Document excerpt:
=-=-=

# Minneapolis Herf?



## Puffy69 (Sep 8, 2005)

Who wants to Herf on December 10th. Im in a band and going to be in town December 8th thru 11th. We are playing at The Lodge Bar in downtown.Lots of fun there.http://www.thelodgebar.com/ It would be nice to party and smoke with some of you BOTL's. If you dont party we can just smoke. I was thinking we could do an afternoon herf and everyone interested could bring their spouse out or come solo and get Jiggy with it..lol..Just kiddin on the Jiggy.I dont know where to smoke being that I am a visitor of your fine city. But Somebody please step up help me set this up. Sorry for the short notice. I just realized that I will be there the week after im in Milwaukee playin and herfn. Whos in?


----------



## Andyman (Jun 8, 2004)

I may be interested on checking you guys out.. is the Lodgebar cigar friendly?


bump...


----------



## Puffy69 (Sep 8, 2005)

Yes it is..and I might be able to get you and your friends a private VIP section.But I cant herf when Im playing..Im there for like, 3 days.I want to Herf outside of playing music too..


----------



## Puffy69 (Sep 8, 2005)

Bump..I will be in the cold city of Minneapolis on thursday for a gig all weekend..Any takers on Herfin.?Andyman might be in. I cant believe theres no BOTL's out there that want to Herf..Come on!!!http://www.thelodgebar.com/


----------



## RenoB (Oct 12, 2005)

=-=-=

Directions:
1) Based on the Minneapolis herf thread, do these statements agree with it? (a) Puffy69's band is playing at The Lodge Bar. (b) Puffy69 says he can smoke cigars while playing. (c) Puffy69 will be in Milwaukee the week after the Minneapolis trip. Answer yes or no for each, and quote the deciding words.
2) List every distinct username that heads a post in the Minneapolis herf thread, along with the date shown beside it.

Supplied information:
=-=-=

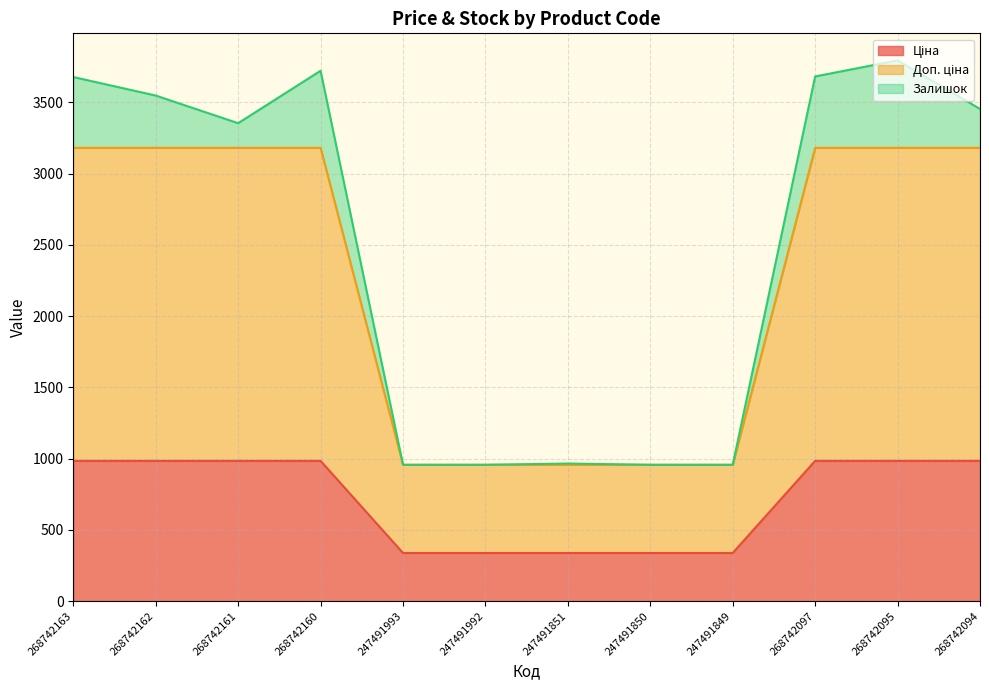

What is the total value across all series at 268742160?

3722.3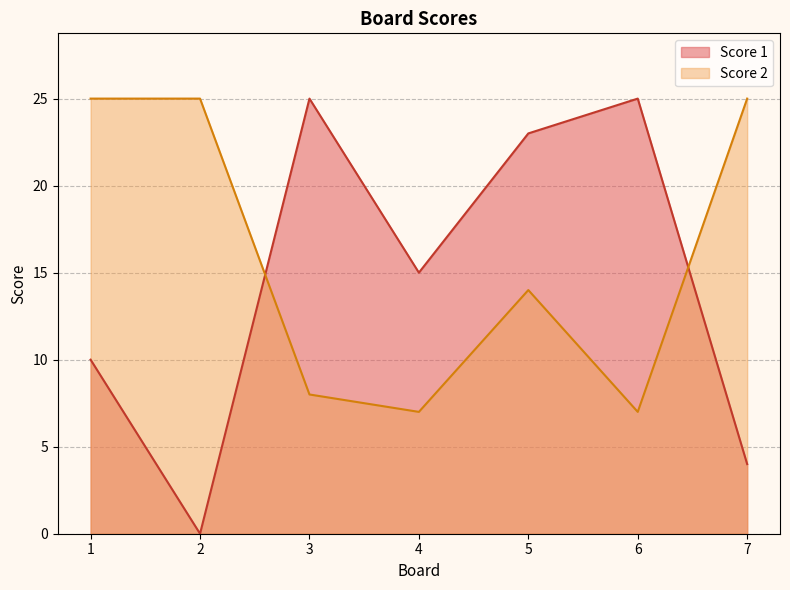

Rank the categories by Score 1 value from highest to lowest.

3, 6, 5, 4, 1, 7, 2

=-=-=

Results for the exercise:
1)
(a) Yes: "We are playing at The Lodge Bar in downtown."
(b) No: "But I cant herf when Im playing"
(c) No: "I will be there the week after im in Milwaukee playin and herfn."

2)
Puffy69 (Sep 8, 2005)
Andyman (Jun 8, 2004)
RenoB (Oct 12, 2005)